Top of RECORDS FOR PROCESSING

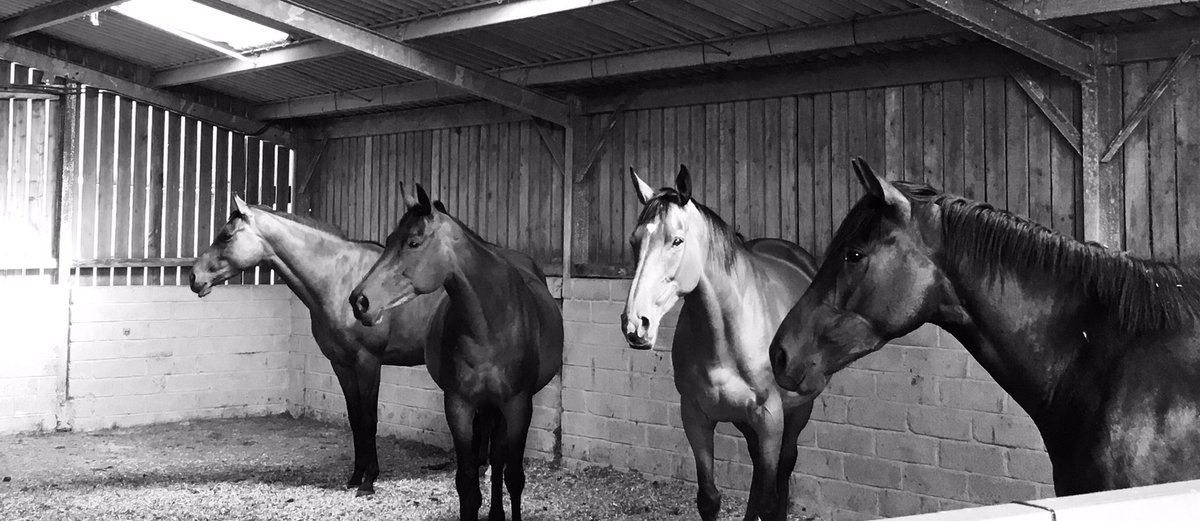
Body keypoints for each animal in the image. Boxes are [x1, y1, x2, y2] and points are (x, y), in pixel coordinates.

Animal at [190, 195, 465, 497]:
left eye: (227, 235)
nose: (194, 277)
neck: (340, 280)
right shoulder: (341, 364)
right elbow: (355, 420)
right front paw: (356, 476)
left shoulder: (368, 362)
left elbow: (369, 419)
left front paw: (369, 481)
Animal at [348, 183, 563, 521]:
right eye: (389, 240)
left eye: (413, 242)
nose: (360, 301)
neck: (490, 324)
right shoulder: (459, 405)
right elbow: (467, 484)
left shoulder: (519, 405)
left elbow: (514, 477)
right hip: (486, 407)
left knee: (499, 461)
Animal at [621, 165, 817, 521]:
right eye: (634, 240)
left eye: (677, 240)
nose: (635, 324)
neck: (727, 334)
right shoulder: (696, 416)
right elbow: (709, 498)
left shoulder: (770, 417)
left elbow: (770, 496)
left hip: (797, 411)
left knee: (783, 465)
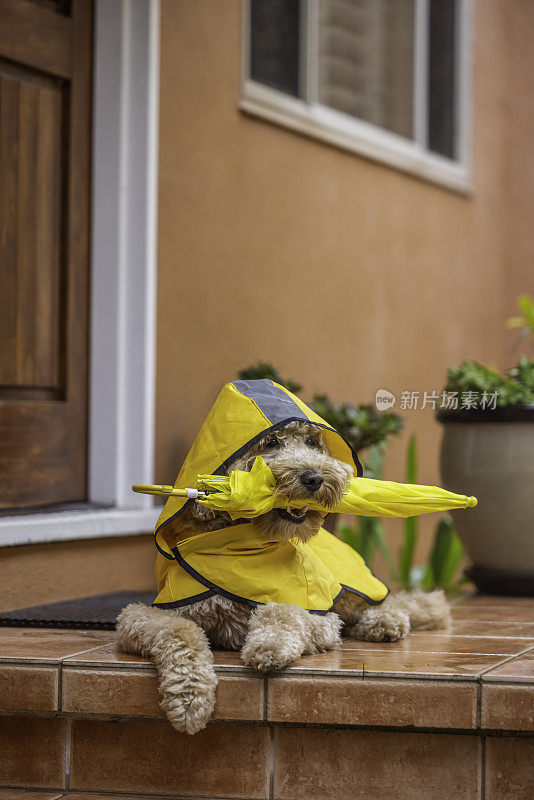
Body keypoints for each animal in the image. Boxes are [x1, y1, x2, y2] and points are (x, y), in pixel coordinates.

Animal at [118, 418, 452, 736]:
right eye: (271, 443)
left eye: (312, 442)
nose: (314, 478)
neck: (244, 547)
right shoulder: (140, 617)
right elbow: (179, 631)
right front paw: (188, 699)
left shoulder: (321, 618)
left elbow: (283, 612)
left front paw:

Bottom of RECORDS FOR PROCESSING

Take the lines above from the one containing "left elbow: (514, 477)" down to the one containing "left knee: (783, 465)", and transcribe them exactly, both ends included.

THE ANSWER ->
left elbow: (514, 477)
right hip: (486, 407)
left knee: (499, 461)
Animal at [621, 165, 817, 521]:
right eye: (634, 240)
left eye: (677, 240)
nose: (635, 324)
neck: (727, 334)
right shoulder: (696, 416)
right elbow: (709, 498)
left shoulder: (770, 417)
left elbow: (770, 496)
left hip: (797, 411)
left knee: (783, 465)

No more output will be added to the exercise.